== PROBLEM DESCRIPTION ==
Repeat the whole listing below precisely. Omit all pictures.

::: DATASET :::

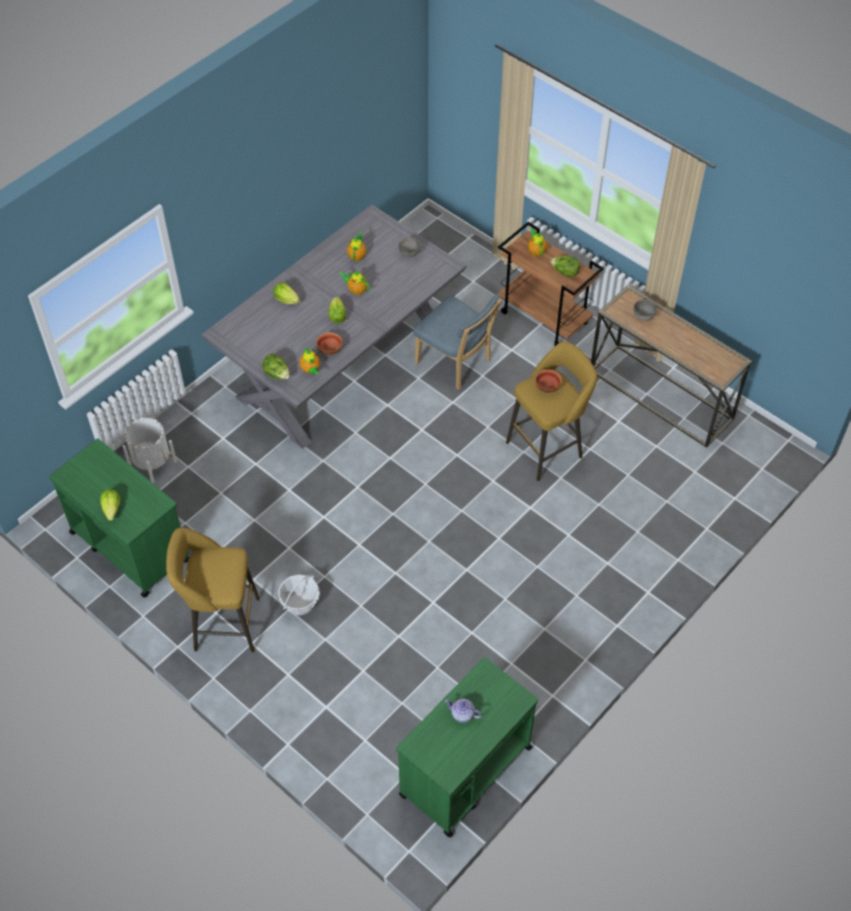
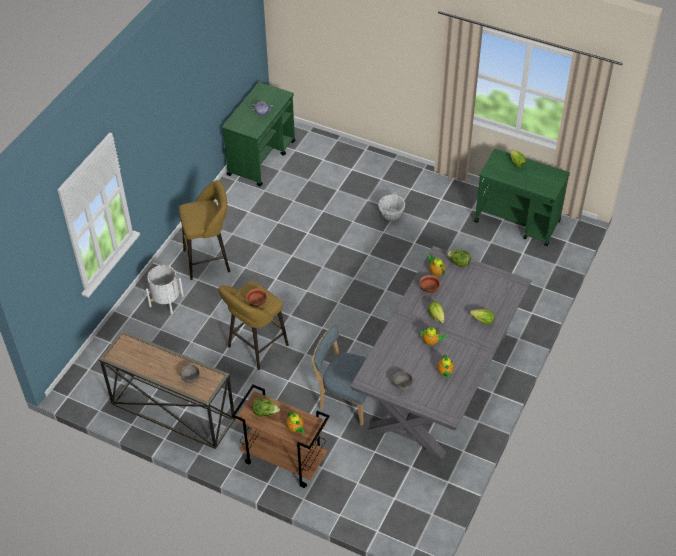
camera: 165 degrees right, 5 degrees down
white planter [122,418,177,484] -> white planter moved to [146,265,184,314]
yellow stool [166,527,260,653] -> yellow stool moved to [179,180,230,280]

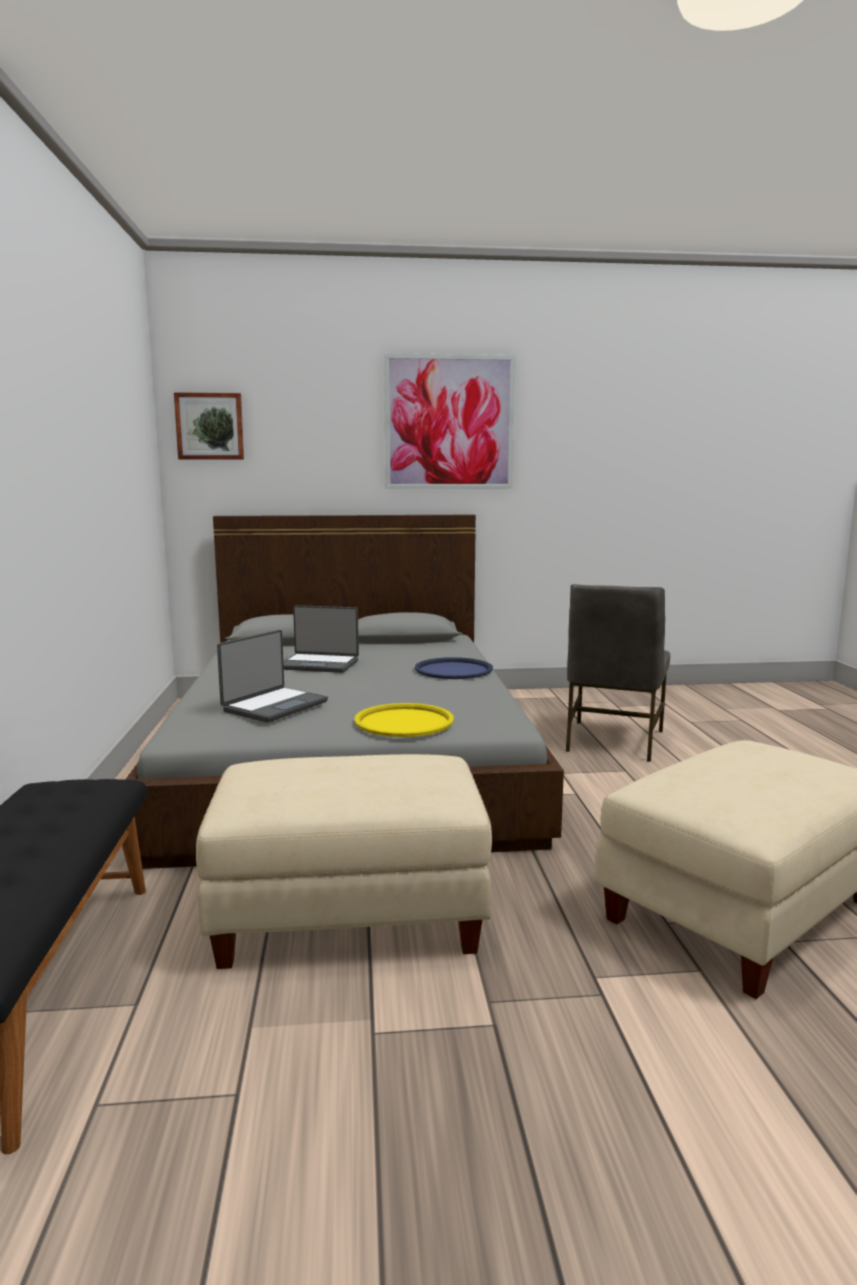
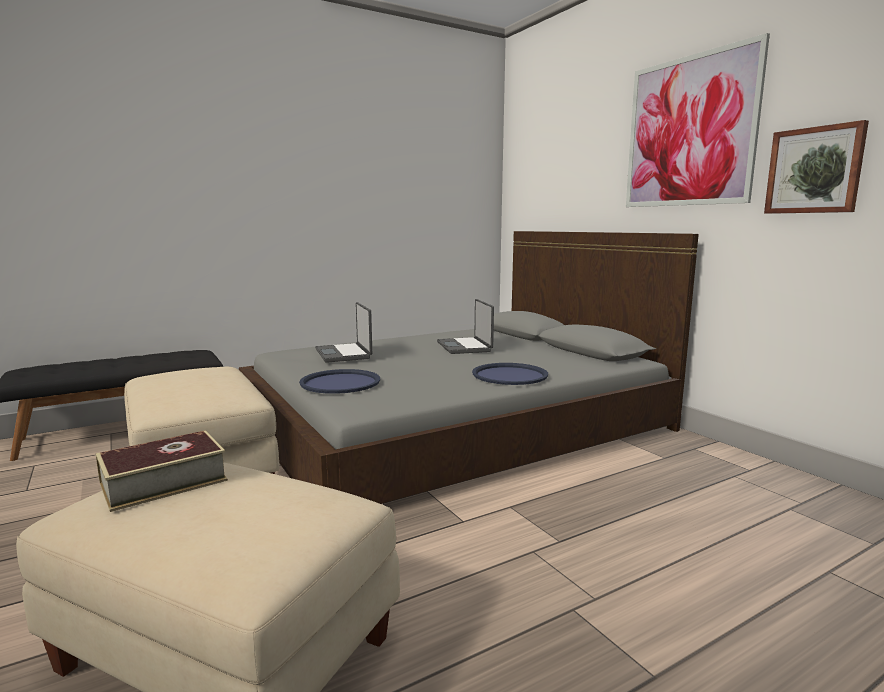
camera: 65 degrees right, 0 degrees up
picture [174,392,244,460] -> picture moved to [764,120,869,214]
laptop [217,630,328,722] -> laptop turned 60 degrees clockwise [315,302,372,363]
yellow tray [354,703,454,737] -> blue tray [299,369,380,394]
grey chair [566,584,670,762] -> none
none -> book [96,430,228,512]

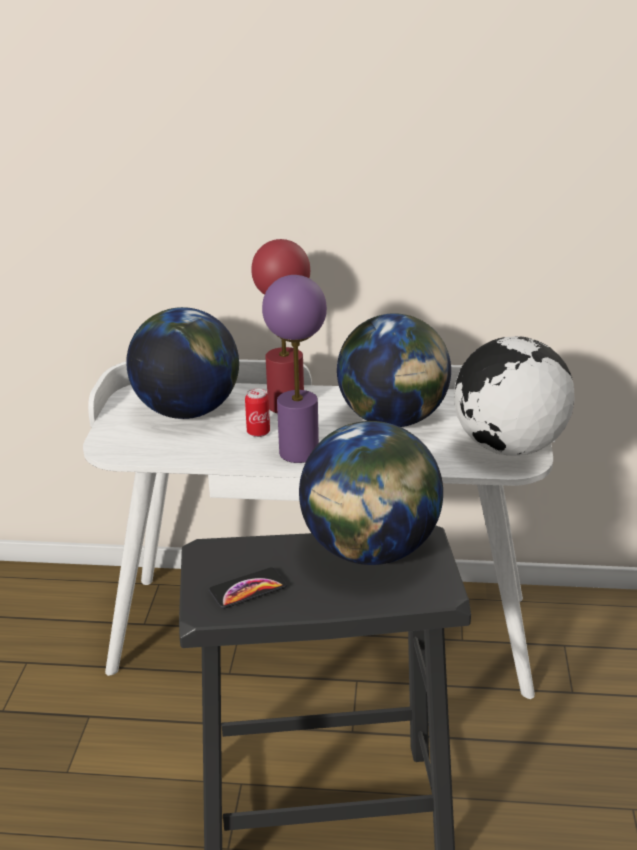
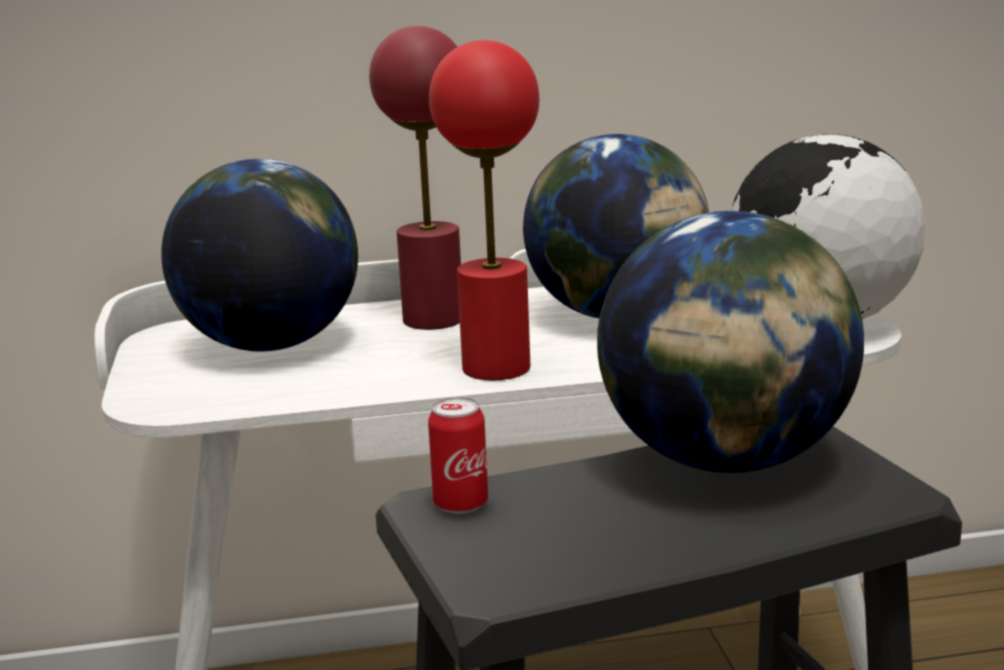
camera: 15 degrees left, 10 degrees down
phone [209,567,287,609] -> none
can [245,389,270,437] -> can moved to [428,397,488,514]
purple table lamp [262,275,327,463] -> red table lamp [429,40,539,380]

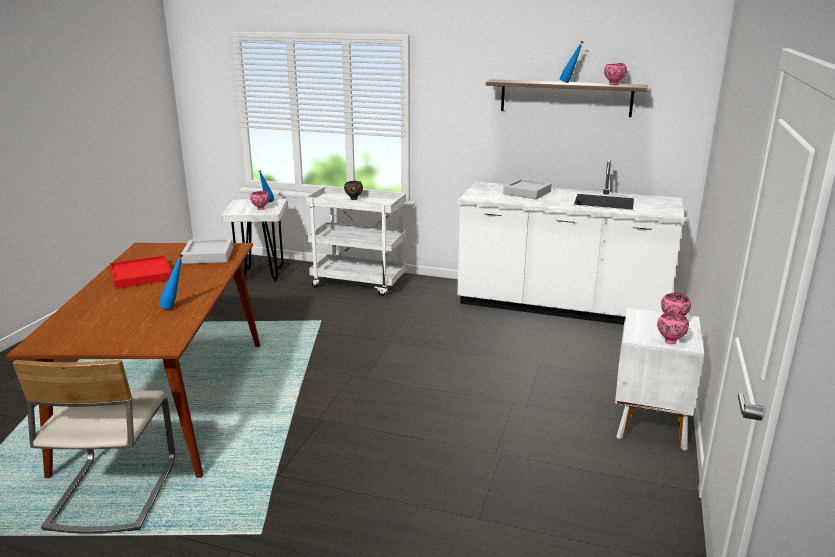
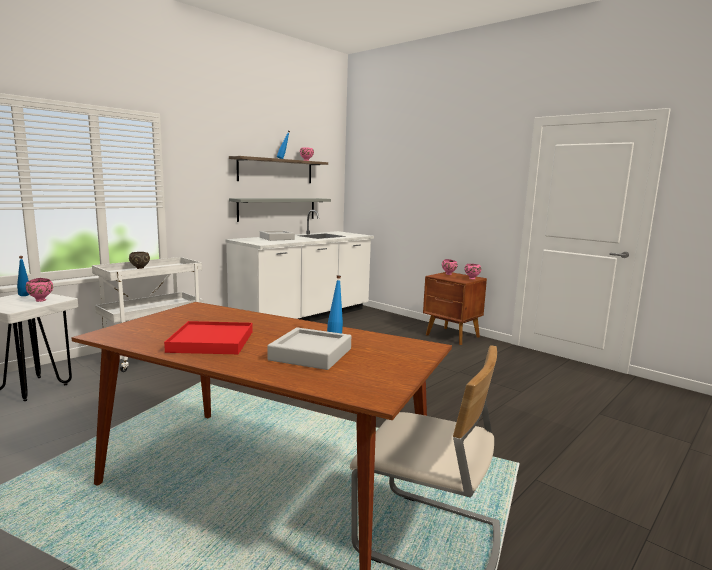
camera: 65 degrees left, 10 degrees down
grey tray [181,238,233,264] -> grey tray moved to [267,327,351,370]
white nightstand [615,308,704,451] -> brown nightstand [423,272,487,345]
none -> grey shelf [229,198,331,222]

:::

== WRITTEN ANSWER ==
camera: 165 degrees right, 5 degrees down
white planter [122,418,177,484] -> white planter moved to [146,265,184,314]
yellow stool [166,527,260,653] -> yellow stool moved to [179,180,230,280]

camera: 65 degrees right, 0 degrees up
picture [174,392,244,460] -> picture moved to [764,120,869,214]
laptop [217,630,328,722] -> laptop turned 60 degrees clockwise [315,302,372,363]
yellow tray [354,703,454,737] -> blue tray [299,369,380,394]
grey chair [566,584,670,762] -> none
none -> book [96,430,228,512]

camera: 15 degrees left, 10 degrees down
phone [209,567,287,609] -> none
can [245,389,270,437] -> can moved to [428,397,488,514]
purple table lamp [262,275,327,463] -> red table lamp [429,40,539,380]

camera: 65 degrees left, 10 degrees down
grey tray [181,238,233,264] -> grey tray moved to [267,327,351,370]
white nightstand [615,308,704,451] -> brown nightstand [423,272,487,345]
none -> grey shelf [229,198,331,222]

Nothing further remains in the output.